Jennifer Preston is a reporter for The New York Times, covering the intersection of social media, politics, government, business and real life. She took on the new beat in January 2011 after working as the newsroom's first Social Media Editor, helping her fellow journalists use social media for reporting, real-time publishing and building community.

Jennifer has worked for The New York Times since 1995 as a political reporter, a section editor and newsroom manager. As a reporter, she has written about the role of social media in the unrest that has spread across the Middle East and North Africa.

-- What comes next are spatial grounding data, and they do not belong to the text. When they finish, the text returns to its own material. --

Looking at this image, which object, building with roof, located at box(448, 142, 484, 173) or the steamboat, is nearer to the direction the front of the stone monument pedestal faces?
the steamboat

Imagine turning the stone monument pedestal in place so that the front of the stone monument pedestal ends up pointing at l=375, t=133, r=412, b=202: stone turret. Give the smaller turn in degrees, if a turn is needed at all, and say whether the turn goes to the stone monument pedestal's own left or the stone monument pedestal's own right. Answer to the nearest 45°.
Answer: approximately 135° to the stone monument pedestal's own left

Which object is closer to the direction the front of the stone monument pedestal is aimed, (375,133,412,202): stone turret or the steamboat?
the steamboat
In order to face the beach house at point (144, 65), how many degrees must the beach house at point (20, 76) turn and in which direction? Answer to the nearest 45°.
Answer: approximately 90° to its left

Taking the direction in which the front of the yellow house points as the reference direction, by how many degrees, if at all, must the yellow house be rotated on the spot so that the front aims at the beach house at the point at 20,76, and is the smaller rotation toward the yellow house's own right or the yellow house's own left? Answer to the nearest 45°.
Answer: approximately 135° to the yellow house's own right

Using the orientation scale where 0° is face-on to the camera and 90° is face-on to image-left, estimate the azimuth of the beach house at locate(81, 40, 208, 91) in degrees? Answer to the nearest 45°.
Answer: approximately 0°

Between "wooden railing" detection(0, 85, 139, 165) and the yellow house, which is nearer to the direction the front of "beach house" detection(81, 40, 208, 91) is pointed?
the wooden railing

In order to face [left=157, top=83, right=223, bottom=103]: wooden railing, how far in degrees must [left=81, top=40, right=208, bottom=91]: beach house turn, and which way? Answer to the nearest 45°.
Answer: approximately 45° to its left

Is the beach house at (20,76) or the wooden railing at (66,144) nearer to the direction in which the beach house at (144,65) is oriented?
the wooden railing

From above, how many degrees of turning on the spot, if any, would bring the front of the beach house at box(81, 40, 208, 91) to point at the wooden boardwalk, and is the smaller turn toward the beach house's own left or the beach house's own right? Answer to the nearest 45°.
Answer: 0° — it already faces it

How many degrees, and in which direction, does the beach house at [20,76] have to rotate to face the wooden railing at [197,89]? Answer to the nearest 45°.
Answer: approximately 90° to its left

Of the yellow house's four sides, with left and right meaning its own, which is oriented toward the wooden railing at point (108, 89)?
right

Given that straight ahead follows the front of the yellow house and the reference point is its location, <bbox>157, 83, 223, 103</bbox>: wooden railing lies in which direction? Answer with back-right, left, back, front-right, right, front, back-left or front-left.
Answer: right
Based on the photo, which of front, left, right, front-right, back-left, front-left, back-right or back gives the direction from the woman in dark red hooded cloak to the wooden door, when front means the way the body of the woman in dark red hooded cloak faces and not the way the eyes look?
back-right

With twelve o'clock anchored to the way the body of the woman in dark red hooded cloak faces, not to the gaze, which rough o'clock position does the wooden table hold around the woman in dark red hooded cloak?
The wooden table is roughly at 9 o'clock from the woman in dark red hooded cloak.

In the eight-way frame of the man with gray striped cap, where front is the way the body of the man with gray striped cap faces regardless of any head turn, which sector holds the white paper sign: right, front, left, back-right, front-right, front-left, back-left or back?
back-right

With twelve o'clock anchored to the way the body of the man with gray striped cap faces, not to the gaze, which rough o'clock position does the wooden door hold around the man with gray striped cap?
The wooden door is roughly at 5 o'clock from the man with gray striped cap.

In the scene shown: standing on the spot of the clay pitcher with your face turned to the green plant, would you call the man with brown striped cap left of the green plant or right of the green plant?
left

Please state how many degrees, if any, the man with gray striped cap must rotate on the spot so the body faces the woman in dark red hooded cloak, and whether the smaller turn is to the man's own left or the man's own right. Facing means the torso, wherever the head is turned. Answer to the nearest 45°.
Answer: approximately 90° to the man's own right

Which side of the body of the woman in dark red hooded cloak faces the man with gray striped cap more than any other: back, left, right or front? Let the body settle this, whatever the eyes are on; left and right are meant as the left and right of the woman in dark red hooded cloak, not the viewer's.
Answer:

Before joining the Times, Jennifer worked for New York Newsday as City Hall bureau chief, covering three mayors and was the first woman to work as a bureau chief at One Police Plaza. She was also a deputy city editor and circulation marketing director.

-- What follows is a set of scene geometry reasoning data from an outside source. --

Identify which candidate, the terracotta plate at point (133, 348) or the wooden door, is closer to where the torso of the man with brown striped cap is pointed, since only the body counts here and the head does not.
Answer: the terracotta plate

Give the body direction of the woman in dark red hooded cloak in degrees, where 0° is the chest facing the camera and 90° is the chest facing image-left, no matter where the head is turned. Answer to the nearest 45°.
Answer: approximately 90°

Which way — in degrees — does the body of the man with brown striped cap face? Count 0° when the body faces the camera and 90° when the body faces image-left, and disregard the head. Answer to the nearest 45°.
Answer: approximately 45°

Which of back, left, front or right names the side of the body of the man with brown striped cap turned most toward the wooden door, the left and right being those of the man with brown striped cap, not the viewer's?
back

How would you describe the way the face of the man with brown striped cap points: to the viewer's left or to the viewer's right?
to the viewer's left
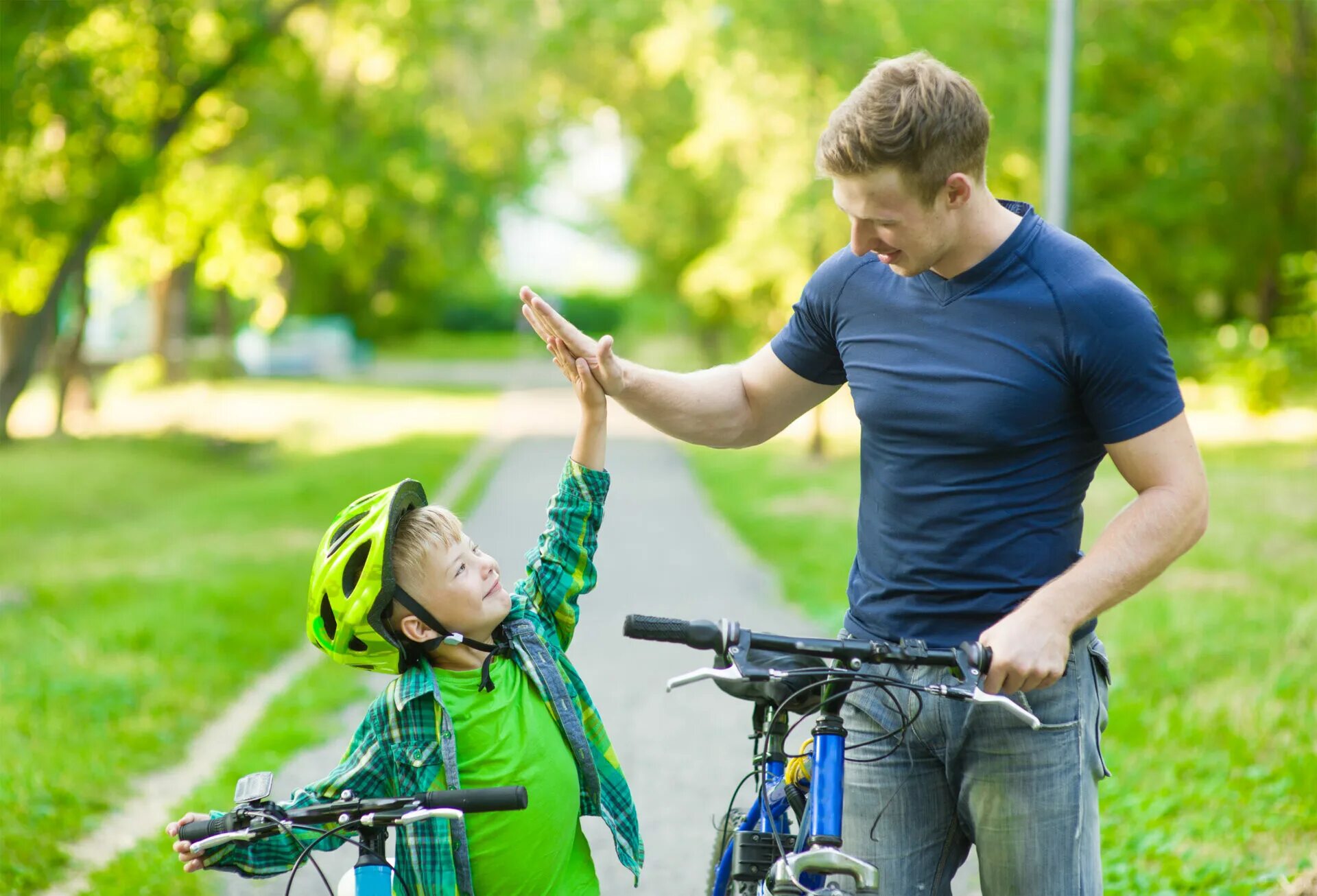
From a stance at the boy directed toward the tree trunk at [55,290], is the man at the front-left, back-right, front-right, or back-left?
back-right

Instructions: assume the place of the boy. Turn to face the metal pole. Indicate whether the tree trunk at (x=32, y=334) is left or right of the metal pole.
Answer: left

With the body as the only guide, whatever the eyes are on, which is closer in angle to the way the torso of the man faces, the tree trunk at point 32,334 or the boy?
the boy

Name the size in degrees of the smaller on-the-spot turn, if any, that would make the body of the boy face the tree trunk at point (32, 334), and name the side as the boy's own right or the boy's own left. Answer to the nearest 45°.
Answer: approximately 135° to the boy's own left

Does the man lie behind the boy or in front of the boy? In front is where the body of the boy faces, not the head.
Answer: in front

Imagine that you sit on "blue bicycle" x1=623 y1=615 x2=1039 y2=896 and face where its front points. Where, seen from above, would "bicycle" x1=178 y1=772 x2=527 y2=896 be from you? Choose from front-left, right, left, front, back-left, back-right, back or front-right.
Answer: right

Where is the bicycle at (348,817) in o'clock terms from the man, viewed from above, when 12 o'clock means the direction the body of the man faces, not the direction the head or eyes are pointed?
The bicycle is roughly at 1 o'clock from the man.

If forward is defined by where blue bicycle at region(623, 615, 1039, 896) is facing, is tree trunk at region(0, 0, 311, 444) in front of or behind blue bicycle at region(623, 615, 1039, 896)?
behind

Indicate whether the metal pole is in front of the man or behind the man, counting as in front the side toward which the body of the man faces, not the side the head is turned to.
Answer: behind

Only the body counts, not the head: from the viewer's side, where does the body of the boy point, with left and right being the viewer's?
facing the viewer and to the right of the viewer

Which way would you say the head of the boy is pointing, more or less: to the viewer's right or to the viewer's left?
to the viewer's right

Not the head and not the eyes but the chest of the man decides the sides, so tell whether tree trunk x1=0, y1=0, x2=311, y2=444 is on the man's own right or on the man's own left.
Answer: on the man's own right

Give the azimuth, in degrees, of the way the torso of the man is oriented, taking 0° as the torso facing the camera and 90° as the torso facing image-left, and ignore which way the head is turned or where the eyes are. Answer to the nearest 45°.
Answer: approximately 45°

Jennifer has won several awards for investigative reporting, including the New York Press Club's Gold Typewriter Award for outstanding public service for a series about the use of deadly force by off-duty police officers.

She is an adjunct professor at Columbia University Graduate School of Journalism and author of the book, "Queen Bess"

Kevin Schreck

Originally from Minneapolis, Minnesota, Kevin Schreck is a young documentary filmmaker currently living and working in New York. Persistence of Vision is his first major feature-length film, which has played at over 30 festivals on four continents to universal acclaim.

About the conference:

The Arts & Culture Conference is an interdisciplinary initiative of the College of Arts & Sciences and includes the support of the Department of Art & Design, the Communication Program, the Department of Music, and UND Art Collections. The Conference seeks to promote a conversation about the role of the arts in public life that extends beyond single disciplines and beyond the university itself. Conference visitors interact with students in the classroom, the conference extends those conversations to the community through downtown events, and a special edition of prints produced around the conference theme are archived in UND's Art Collections.